=== Section Start ===

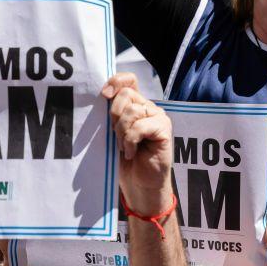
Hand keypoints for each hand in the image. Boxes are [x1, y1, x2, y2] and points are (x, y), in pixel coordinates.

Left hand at [102, 73, 173, 212]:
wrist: (140, 185)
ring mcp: (158, 117)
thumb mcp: (112, 134)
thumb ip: (111, 115)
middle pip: (126, 94)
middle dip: (114, 116)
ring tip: (124, 147)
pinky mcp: (164, 129)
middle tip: (115, 136)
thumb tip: (102, 97)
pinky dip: (130, 141)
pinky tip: (131, 153)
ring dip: (121, 133)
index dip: (116, 81)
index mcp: (135, 105)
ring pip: (132, 111)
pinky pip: (140, 126)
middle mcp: (148, 107)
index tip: (104, 95)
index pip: (129, 80)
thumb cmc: (124, 161)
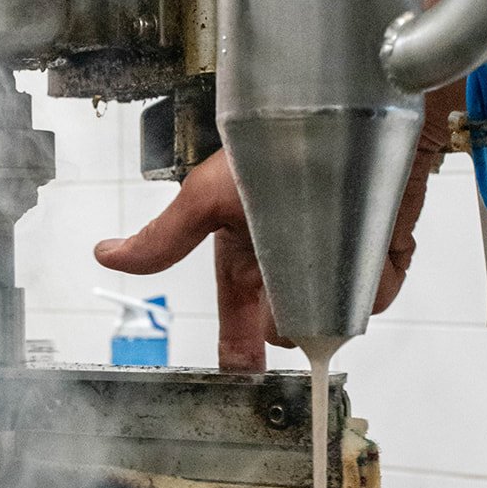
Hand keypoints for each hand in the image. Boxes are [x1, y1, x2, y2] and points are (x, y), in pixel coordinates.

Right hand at [95, 95, 450, 372]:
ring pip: (330, 316)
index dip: (239, 353)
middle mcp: (289, 266)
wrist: (347, 111)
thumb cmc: (274, 143)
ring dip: (327, 297)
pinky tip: (363, 249)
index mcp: (245, 257)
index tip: (241, 376)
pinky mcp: (380, 258)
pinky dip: (370, 280)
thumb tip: (106, 255)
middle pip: (285, 329)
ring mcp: (335, 265)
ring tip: (325, 248)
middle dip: (283, 320)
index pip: (239, 321)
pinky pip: (375, 293)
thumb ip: (165, 238)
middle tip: (284, 286)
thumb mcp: (208, 195)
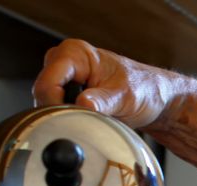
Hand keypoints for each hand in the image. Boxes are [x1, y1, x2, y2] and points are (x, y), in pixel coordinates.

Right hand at [33, 39, 183, 128]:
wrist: (154, 97)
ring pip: (46, 103)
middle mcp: (64, 61)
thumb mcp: (126, 97)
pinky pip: (54, 108)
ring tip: (90, 118)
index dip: (54, 104)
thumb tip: (83, 105)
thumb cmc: (144, 89)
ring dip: (65, 115)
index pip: (47, 82)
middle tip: (84, 121)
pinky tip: (86, 119)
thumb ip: (103, 101)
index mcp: (76, 53)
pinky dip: (68, 117)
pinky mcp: (66, 91)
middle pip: (42, 93)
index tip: (71, 119)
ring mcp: (63, 77)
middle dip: (59, 111)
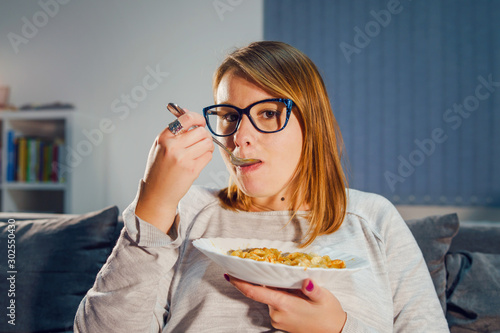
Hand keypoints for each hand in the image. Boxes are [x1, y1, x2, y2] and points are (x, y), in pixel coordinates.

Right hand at [135, 110, 213, 232]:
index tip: (200, 122)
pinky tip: (198, 160)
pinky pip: (208, 156)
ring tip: (199, 151)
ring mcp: (183, 158)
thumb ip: (173, 130)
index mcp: (164, 138)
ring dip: (207, 146)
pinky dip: (207, 156)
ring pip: (208, 143)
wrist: (157, 193)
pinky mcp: (192, 170)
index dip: (198, 118)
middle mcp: (173, 146)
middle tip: (200, 141)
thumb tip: (185, 110)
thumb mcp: (160, 146)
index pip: (187, 118)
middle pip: (201, 131)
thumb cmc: (159, 169)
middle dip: (205, 135)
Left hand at [225, 275, 346, 332]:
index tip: (229, 273)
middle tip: (269, 266)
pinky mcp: (281, 322)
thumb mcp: (323, 298)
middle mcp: (276, 313)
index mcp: (284, 305)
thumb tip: (306, 281)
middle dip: (264, 280)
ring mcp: (278, 320)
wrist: (336, 332)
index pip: (255, 292)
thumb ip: (313, 289)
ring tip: (290, 282)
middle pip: (262, 292)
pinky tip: (292, 293)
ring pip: (270, 298)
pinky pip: (275, 304)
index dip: (240, 283)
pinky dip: (279, 296)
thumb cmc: (329, 314)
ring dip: (274, 289)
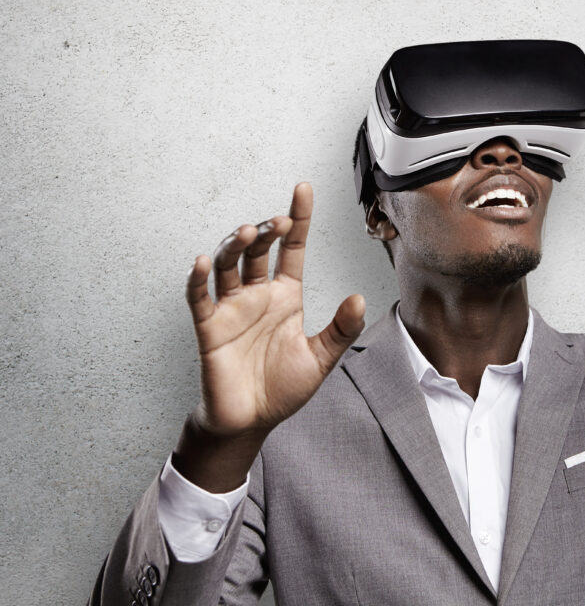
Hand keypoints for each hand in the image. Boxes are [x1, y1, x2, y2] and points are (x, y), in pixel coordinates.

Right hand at [178, 183, 364, 488]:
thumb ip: (340, 329)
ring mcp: (232, 308)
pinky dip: (198, 279)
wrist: (251, 423)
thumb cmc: (282, 388)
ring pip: (229, 264)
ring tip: (249, 232)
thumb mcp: (321, 358)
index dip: (297, 218)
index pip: (292, 248)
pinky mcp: (210, 328)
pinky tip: (203, 262)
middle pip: (258, 250)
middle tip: (278, 222)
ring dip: (236, 245)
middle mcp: (258, 295)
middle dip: (267, 231)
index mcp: (286, 295)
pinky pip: (200, 299)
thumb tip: (359, 298)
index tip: (302, 189)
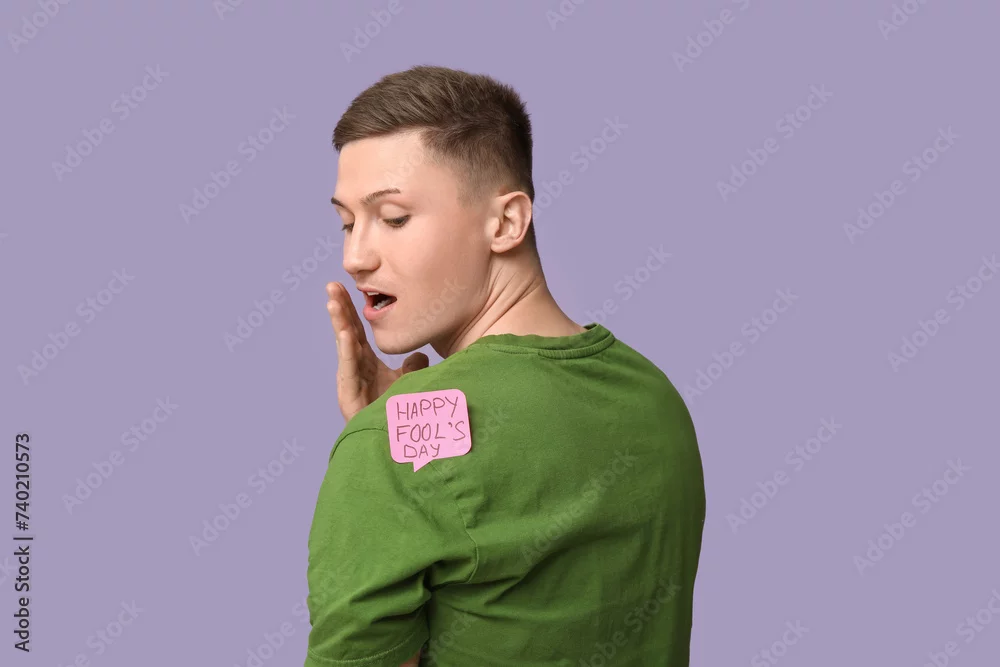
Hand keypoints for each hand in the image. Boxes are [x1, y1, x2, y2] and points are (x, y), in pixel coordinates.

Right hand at [327, 282, 428, 421]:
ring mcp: (350, 380)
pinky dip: (348, 350)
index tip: (344, 286)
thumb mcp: (407, 383)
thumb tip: (421, 354)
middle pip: (346, 331)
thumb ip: (412, 367)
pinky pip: (350, 368)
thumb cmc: (394, 413)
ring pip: (344, 346)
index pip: (356, 329)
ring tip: (333, 301)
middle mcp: (355, 367)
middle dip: (340, 308)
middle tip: (333, 285)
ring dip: (339, 323)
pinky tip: (345, 333)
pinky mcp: (349, 394)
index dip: (351, 309)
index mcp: (365, 361)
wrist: (390, 442)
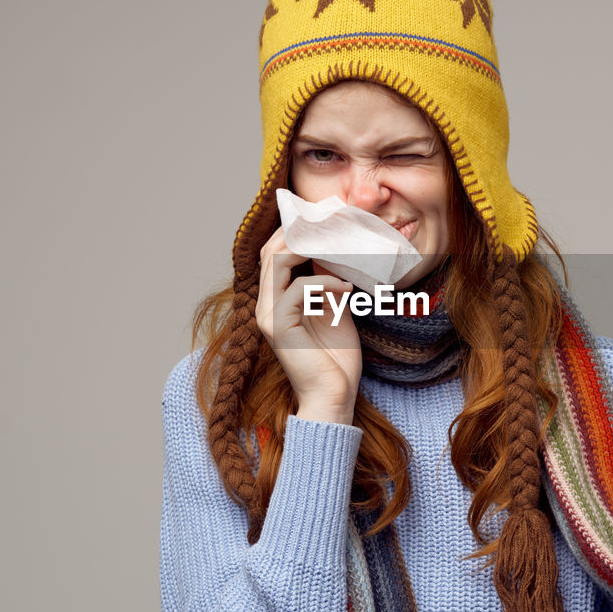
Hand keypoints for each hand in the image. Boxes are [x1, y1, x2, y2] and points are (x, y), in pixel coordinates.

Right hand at [255, 227, 362, 424]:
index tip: (322, 215)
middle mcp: (266, 305)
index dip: (294, 231)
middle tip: (330, 219)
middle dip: (299, 230)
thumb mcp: (335, 309)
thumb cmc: (335, 359)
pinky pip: (297, 289)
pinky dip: (324, 282)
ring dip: (308, 248)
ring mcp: (268, 316)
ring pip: (276, 262)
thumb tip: (333, 251)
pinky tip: (346, 287)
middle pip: (270, 251)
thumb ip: (328, 282)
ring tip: (336, 244)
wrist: (334, 396)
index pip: (274, 254)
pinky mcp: (278, 327)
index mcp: (276, 300)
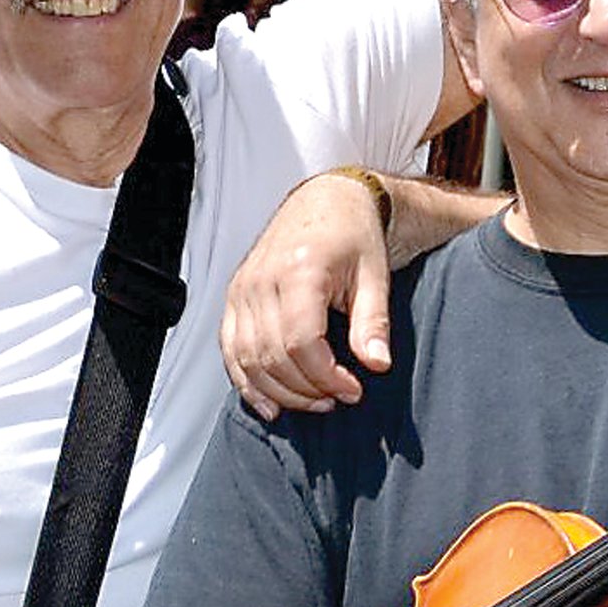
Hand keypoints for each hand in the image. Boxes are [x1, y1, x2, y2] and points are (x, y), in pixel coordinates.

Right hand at [221, 173, 393, 421]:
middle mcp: (261, 280)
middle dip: (307, 389)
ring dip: (280, 391)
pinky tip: (269, 403)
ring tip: (314, 401)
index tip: (353, 390)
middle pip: (272, 356)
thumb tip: (377, 363)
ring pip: (248, 359)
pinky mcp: (234, 298)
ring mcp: (242, 290)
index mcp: (298, 271)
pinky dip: (246, 382)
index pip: (301, 343)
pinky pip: (230, 350)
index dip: (326, 377)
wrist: (327, 202)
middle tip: (337, 399)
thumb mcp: (375, 275)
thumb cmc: (352, 235)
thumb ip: (373, 322)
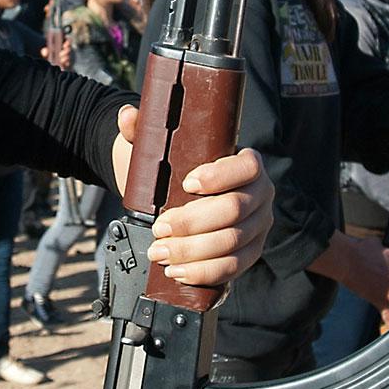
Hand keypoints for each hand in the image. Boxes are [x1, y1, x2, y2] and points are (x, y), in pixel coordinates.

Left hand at [112, 105, 273, 288]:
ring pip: (232, 242)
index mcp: (246, 163)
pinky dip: (204, 272)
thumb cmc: (172, 169)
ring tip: (160, 252)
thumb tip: (128, 116)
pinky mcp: (250, 252)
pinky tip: (179, 271)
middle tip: (159, 227)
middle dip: (192, 223)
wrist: (176, 195)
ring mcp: (258, 225)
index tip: (186, 184)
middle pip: (234, 210)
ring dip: (192, 252)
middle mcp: (260, 194)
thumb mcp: (155, 147)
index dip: (219, 177)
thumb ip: (142, 130)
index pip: (246, 168)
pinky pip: (234, 267)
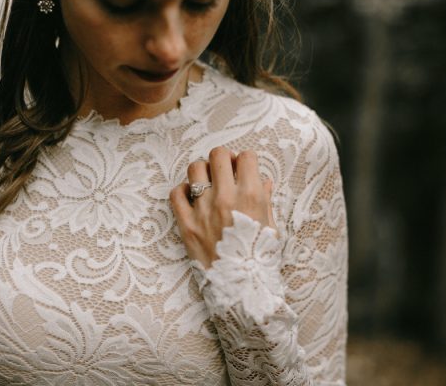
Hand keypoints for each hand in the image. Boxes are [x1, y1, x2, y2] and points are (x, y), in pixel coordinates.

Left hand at [170, 146, 276, 268]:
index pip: (247, 157)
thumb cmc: (259, 260)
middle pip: (218, 155)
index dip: (246, 160)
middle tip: (225, 169)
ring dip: (203, 171)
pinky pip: (176, 194)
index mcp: (251, 197)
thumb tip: (264, 181)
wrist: (240, 289)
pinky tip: (191, 197)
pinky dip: (182, 191)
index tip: (244, 168)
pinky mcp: (186, 224)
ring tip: (208, 182)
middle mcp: (226, 198)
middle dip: (224, 158)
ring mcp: (203, 210)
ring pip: (195, 169)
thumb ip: (266, 200)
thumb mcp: (270, 228)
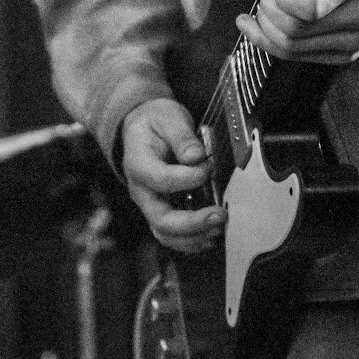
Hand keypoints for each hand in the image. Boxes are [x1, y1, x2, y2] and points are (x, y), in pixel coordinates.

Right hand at [118, 98, 224, 252]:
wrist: (142, 128)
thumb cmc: (155, 122)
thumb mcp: (167, 117)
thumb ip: (181, 136)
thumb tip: (196, 156)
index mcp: (138, 164)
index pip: (160, 179)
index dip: (188, 178)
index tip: (209, 167)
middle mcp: (141, 191)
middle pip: (160, 219)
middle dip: (192, 222)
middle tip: (220, 215)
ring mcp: (149, 205)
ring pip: (165, 234)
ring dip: (194, 237)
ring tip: (219, 227)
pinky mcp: (160, 211)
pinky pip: (172, 236)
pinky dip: (192, 241)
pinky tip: (211, 235)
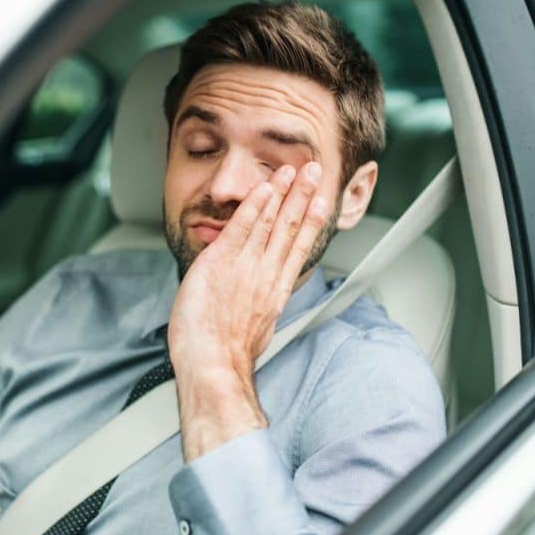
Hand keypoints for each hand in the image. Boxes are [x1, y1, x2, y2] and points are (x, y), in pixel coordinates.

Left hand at [168, 161, 330, 461]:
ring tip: (293, 169)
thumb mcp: (255, 328)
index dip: (312, 220)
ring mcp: (246, 267)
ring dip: (282, 192)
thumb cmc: (225, 356)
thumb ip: (260, 305)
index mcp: (275, 290)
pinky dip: (254, 206)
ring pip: (270, 222)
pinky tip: (264, 188)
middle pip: (291, 227)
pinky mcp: (221, 264)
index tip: (322, 201)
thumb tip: (261, 301)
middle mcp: (266, 275)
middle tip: (316, 170)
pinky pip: (241, 228)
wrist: (212, 364)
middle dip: (304, 196)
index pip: (299, 247)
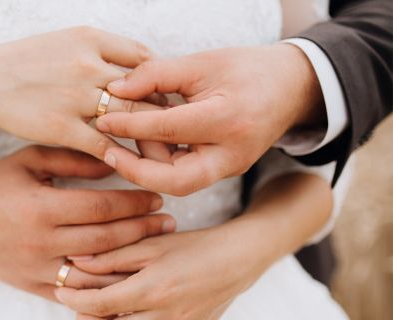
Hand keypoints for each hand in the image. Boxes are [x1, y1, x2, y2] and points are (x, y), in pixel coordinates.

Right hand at [0, 26, 164, 158]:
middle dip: (165, 111)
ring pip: (130, 117)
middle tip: (179, 129)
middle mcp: (86, 64)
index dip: (161, 81)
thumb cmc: (27, 62)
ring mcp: (74, 96)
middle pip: (145, 88)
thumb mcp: (66, 41)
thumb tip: (139, 68)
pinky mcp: (61, 126)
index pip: (144, 58)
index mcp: (90, 38)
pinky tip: (131, 163)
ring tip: (162, 150)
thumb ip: (103, 51)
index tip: (168, 99)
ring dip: (150, 135)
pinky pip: (104, 144)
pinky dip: (122, 155)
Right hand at [0, 145, 175, 300]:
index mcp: (40, 207)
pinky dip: (102, 287)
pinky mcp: (32, 286)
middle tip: (168, 222)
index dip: (134, 203)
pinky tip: (125, 276)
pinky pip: (75, 293)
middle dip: (142, 231)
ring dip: (129, 264)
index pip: (100, 208)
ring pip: (94, 274)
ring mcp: (36, 269)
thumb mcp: (29, 160)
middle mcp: (40, 242)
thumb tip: (115, 159)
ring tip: (156, 250)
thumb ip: (72, 157)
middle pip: (105, 241)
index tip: (157, 198)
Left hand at [55, 218, 274, 319]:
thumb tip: (75, 262)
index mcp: (153, 290)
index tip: (62, 292)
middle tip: (79, 307)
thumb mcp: (150, 244)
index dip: (73, 300)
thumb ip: (111, 255)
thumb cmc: (191, 248)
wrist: (234, 262)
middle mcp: (165, 319)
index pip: (98, 305)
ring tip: (102, 318)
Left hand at [95, 44, 323, 194]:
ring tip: (135, 134)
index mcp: (229, 119)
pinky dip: (163, 163)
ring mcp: (230, 168)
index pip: (168, 129)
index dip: (130, 125)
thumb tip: (116, 89)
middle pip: (174, 180)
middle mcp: (232, 154)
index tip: (102, 119)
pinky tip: (150, 142)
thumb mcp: (202, 63)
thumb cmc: (246, 70)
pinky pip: (186, 176)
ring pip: (178, 182)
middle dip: (136, 170)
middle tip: (108, 152)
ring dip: (149, 163)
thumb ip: (156, 75)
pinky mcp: (225, 172)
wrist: (290, 88)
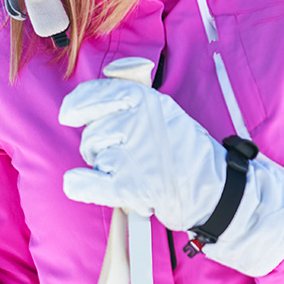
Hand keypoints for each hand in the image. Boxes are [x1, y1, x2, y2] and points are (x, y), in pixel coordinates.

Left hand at [59, 79, 225, 229]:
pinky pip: (94, 183)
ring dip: (104, 165)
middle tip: (125, 153)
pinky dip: (82, 185)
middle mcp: (134, 120)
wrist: (215, 188)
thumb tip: (83, 100)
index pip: (93, 95)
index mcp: (141, 98)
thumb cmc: (181, 148)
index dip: (76, 106)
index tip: (68, 115)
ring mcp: (133, 152)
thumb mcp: (159, 108)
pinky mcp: (133, 184)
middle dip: (100, 144)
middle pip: (91, 131)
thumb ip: (125, 99)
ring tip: (132, 169)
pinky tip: (76, 184)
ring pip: (94, 155)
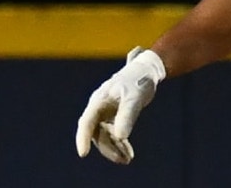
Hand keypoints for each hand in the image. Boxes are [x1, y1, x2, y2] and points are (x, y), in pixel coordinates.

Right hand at [75, 46, 166, 163]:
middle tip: (122, 159)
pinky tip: (128, 153)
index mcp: (99, 100)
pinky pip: (113, 134)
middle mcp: (98, 107)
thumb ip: (127, 116)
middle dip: (108, 148)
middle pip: (97, 132)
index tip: (83, 154)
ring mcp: (105, 113)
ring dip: (114, 148)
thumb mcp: (134, 98)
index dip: (82, 138)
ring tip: (128, 159)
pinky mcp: (113, 117)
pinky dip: (120, 143)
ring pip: (105, 135)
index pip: (87, 122)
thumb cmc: (139, 81)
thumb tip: (120, 137)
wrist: (147, 70)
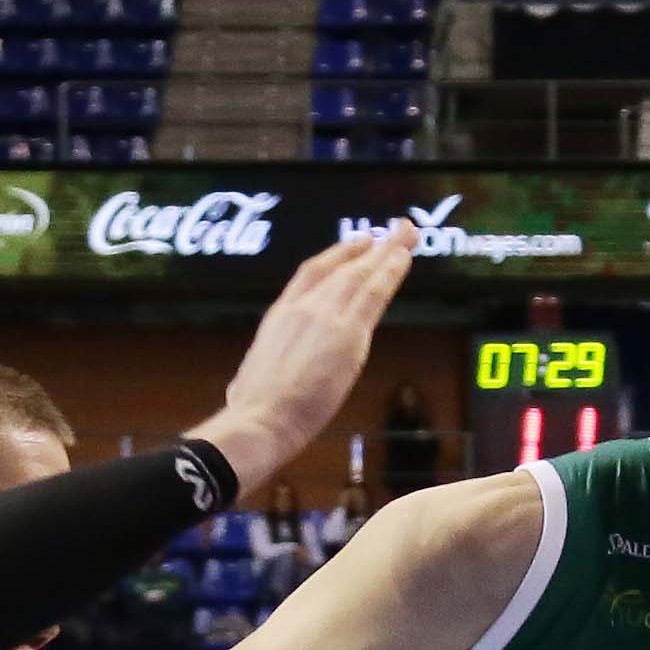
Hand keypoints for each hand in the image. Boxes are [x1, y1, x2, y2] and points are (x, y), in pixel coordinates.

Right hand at [199, 225, 418, 497]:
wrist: (259, 419)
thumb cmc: (249, 413)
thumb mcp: (246, 381)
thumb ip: (254, 376)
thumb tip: (242, 389)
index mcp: (279, 316)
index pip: (311, 275)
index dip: (337, 256)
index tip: (357, 244)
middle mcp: (303, 308)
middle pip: (343, 267)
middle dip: (370, 247)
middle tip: (393, 230)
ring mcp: (326, 317)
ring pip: (362, 274)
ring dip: (388, 250)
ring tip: (407, 232)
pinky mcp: (348, 334)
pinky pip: (375, 293)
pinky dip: (391, 271)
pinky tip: (404, 257)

=== Section End ===

● Task directions
From the records above, copy exactly the stretch from the line holding "middle dip: (264, 280)" through the line holding "index pip: (292, 248)", both ends included, without the pictures.

● Expected output
middle dip: (264, 280)
ring mcp: (278, 320)
wrist: (336, 332)
index pip: (255, 292)
thumb ip: (313, 289)
ring tip: (290, 282)
middle pip: (262, 292)
pinky tip: (292, 293)
ring pip: (270, 298)
pinky pip: (275, 304)
index dip: (240, 283)
pinky dip: (279, 296)
thumb cmc: (329, 314)
ring dip: (274, 289)
Hand keypoints for each hand in the image. Boxes are [x1, y1, x2, y2] and points are (x, y), in pixel coordinates.

Right hand at [178, 183, 364, 488]:
thumb ip: (340, 329)
ring mcp: (232, 308)
pinky dip: (198, 279)
wrist: (251, 423)
thumb cmc: (282, 388)
ring pip: (229, 264)
ring tip: (249, 232)
thumb mcp: (321, 358)
index dip: (297, 218)
index pip: (292, 248)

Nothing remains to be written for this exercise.